The "what" is far more important than the "why'. The "why" happened 70 years ago, the "what" is still a danger, not just to us but to all future generations until nuclear weapons no longer exist. Which leads us back to what the Peace Boat is all about.

If you don't get that, I give up trying to communicate with you because you are a waste of my time. Enjoy hating.

-2 ( +1 / -3 )

ReformedBasherMAR. 06, 2012 - 11:49AM JST @Mike_Fagg Would you insist we indocrinate our kids too then? Because we must absolutely never let anyone forget, right? The "what" is far more important than the "why'. The "why" happened 70 years ago, the "what" is still a danger, not just to us but to all future generations until nuclear weapons no longer exist. Which leads us back to what the Peace Boat is all about. If you don't get that, I give up trying to communicate with you because you are a waste of my time. Enjoy hating.

Not hating on anybody. And not suggesting that anyone's children be indoctrinated. Moreover, I've known quite a few people who participated in Peace Boat. All of them have had mostly positive things to say about the experience. Like any program it has a few problems every now and then but even so I am not hating on Peace Boat.

I responding to this comment you made to Jeff Lee regarding the Peace Museum in Hiroshima and in particular your assertion that museum "rightfully shows the attrocities as one of the factors why the atomic bombs were dropped."

ReformedBasherMAR. 05, 2012 - 09:20AM JST @JeffLee And I would suggest you visit the Peace Memorial Museum in Hiroshima. The peace activists make no attempt to deny the attrocities the Imperial forces commited. In fact, they rightfully show the attrocities as one of the factors why the atomic bombs were dropped. If you have in fact visited the museum previously , I'd suggest you actually read what is in plain view.
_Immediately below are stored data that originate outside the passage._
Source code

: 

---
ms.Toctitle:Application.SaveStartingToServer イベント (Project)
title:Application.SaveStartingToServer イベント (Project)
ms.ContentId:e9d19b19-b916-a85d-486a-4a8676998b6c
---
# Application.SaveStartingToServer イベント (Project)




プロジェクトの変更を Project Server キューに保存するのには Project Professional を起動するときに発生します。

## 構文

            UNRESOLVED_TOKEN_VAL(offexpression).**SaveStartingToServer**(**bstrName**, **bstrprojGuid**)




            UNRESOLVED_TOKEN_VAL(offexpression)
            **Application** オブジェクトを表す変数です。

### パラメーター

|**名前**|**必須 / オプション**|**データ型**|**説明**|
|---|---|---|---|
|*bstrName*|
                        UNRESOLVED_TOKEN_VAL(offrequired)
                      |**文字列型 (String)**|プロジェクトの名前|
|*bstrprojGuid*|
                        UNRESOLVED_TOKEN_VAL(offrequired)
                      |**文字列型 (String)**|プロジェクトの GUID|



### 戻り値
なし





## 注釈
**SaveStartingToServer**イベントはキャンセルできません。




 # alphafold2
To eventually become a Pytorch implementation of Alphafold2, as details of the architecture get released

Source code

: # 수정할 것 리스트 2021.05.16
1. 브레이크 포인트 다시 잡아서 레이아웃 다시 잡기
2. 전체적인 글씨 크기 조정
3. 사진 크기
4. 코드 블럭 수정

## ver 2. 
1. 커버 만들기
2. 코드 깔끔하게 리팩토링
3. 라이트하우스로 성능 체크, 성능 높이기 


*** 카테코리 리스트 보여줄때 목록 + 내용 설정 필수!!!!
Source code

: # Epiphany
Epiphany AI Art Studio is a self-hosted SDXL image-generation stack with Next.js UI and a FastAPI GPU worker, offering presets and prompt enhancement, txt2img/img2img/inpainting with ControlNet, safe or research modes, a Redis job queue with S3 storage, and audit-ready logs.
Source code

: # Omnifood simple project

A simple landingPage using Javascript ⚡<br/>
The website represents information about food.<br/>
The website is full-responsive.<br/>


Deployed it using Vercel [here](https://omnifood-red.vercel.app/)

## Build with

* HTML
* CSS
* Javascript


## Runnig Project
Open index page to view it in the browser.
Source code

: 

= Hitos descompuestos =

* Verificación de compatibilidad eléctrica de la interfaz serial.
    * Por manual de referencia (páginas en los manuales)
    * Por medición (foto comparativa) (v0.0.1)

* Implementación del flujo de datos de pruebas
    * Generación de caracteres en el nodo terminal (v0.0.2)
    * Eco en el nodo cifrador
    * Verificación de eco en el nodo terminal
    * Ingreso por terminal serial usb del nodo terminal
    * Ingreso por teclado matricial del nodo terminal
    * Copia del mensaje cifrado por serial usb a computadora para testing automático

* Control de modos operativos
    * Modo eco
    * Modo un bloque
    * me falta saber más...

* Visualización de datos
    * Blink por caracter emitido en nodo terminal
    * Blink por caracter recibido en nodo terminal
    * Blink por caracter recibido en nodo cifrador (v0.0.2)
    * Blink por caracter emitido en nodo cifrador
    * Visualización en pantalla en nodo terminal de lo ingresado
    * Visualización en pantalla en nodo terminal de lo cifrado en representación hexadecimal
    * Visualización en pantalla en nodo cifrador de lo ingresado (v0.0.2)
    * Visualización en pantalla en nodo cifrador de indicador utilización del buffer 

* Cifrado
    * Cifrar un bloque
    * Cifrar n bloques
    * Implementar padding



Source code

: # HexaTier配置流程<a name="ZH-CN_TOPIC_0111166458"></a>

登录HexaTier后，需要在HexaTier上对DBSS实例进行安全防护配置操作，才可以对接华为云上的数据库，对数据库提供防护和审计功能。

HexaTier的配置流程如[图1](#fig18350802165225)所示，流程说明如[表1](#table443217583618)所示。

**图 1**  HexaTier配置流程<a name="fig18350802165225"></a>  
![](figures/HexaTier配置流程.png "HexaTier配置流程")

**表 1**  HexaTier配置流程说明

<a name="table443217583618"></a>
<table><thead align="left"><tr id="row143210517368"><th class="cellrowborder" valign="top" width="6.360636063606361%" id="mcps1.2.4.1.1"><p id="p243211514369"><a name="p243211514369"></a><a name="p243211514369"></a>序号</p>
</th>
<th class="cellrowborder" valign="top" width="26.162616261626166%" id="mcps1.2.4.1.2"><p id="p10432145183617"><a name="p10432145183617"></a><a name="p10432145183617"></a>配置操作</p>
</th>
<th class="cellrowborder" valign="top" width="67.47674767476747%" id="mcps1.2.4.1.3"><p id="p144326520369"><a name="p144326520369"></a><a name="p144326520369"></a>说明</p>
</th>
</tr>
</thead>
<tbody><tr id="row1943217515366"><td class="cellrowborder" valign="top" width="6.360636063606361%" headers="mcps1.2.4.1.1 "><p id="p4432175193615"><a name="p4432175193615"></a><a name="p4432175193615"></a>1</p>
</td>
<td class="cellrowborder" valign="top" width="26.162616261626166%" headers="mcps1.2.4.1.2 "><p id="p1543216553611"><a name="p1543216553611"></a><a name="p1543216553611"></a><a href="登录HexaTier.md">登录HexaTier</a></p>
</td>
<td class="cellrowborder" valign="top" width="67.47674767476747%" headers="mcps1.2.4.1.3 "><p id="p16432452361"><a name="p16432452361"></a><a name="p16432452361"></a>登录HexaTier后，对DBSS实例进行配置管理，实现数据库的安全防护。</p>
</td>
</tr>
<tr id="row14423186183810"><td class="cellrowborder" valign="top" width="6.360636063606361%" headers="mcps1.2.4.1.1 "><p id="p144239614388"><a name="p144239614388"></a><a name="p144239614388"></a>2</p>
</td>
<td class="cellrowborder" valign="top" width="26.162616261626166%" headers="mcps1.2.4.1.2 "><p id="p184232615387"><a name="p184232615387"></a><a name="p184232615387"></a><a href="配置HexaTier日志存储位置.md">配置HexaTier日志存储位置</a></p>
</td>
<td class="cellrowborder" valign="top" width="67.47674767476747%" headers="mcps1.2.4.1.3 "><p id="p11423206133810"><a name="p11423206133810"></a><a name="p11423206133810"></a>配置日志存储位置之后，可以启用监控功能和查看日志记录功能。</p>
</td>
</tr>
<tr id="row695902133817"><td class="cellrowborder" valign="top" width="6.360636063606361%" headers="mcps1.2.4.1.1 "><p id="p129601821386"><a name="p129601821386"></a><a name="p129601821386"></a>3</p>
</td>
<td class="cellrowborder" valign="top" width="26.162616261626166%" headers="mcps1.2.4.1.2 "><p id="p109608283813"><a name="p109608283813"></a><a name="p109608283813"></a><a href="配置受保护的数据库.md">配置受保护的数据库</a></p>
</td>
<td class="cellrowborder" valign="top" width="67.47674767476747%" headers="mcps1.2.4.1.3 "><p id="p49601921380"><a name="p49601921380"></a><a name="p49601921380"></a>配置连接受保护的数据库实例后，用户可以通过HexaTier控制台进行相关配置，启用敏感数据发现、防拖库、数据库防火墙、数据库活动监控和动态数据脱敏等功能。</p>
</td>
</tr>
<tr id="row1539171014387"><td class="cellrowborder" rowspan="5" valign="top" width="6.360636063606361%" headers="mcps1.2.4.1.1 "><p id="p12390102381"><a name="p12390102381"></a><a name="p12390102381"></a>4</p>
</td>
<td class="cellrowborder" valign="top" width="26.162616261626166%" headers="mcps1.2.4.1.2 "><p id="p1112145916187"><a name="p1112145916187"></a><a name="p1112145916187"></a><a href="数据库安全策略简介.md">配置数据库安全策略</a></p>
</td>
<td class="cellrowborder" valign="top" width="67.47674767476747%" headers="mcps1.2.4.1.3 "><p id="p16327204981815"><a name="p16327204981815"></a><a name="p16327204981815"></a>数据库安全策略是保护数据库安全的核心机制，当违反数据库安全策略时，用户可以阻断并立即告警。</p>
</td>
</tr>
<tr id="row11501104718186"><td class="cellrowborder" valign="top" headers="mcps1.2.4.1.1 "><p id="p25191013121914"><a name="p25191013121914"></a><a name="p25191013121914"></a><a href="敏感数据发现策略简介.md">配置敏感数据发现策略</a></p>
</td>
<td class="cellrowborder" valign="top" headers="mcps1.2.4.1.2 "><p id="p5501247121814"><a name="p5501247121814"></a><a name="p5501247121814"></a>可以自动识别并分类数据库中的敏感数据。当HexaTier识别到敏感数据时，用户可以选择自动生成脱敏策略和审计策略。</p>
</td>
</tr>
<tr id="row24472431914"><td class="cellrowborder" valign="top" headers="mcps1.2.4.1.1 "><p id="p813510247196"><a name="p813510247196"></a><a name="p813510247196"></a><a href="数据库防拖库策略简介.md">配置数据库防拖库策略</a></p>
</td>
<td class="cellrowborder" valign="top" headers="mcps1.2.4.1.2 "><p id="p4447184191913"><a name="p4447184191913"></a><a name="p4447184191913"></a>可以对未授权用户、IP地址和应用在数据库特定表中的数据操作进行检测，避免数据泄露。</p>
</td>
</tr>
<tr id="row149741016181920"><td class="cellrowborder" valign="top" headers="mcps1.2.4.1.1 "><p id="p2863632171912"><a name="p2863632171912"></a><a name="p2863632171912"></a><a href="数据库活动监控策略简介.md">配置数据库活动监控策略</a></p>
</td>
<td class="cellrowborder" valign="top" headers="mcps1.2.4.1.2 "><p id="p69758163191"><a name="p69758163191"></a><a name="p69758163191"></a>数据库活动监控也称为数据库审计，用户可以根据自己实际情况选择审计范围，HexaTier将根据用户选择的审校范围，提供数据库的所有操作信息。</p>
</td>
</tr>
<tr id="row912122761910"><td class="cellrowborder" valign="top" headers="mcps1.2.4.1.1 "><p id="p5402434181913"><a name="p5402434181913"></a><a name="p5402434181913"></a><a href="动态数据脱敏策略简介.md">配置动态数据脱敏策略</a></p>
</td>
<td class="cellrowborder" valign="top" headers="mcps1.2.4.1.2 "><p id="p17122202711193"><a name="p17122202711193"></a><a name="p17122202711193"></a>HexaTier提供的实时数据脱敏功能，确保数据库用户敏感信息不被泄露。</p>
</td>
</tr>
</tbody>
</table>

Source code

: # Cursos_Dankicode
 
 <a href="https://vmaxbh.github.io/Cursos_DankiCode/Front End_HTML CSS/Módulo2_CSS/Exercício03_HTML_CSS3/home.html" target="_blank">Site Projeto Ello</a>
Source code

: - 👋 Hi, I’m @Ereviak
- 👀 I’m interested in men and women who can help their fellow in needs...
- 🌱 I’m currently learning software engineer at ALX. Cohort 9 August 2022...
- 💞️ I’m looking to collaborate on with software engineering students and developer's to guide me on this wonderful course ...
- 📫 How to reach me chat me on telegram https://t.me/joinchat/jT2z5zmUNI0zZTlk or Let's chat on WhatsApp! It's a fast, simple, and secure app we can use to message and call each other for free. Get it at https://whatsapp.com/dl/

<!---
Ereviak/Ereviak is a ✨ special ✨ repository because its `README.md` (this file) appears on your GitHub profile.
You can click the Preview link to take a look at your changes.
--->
My experience at visiting that museum (many times) is that it does not do that at all. Whatever information is presented about such atrocities is only cursory at best.

Finally, I would argue that people who insist on just focusing on the "what" and ignoring the "why" are doing themselves and others a disservice and perhaps are even at a greater risk of repeating the horrible mistakes of the past than others. Such people are also probably more likely than not to label those that do not share their particular viewpoint on a matter as "haters" who only waste their time.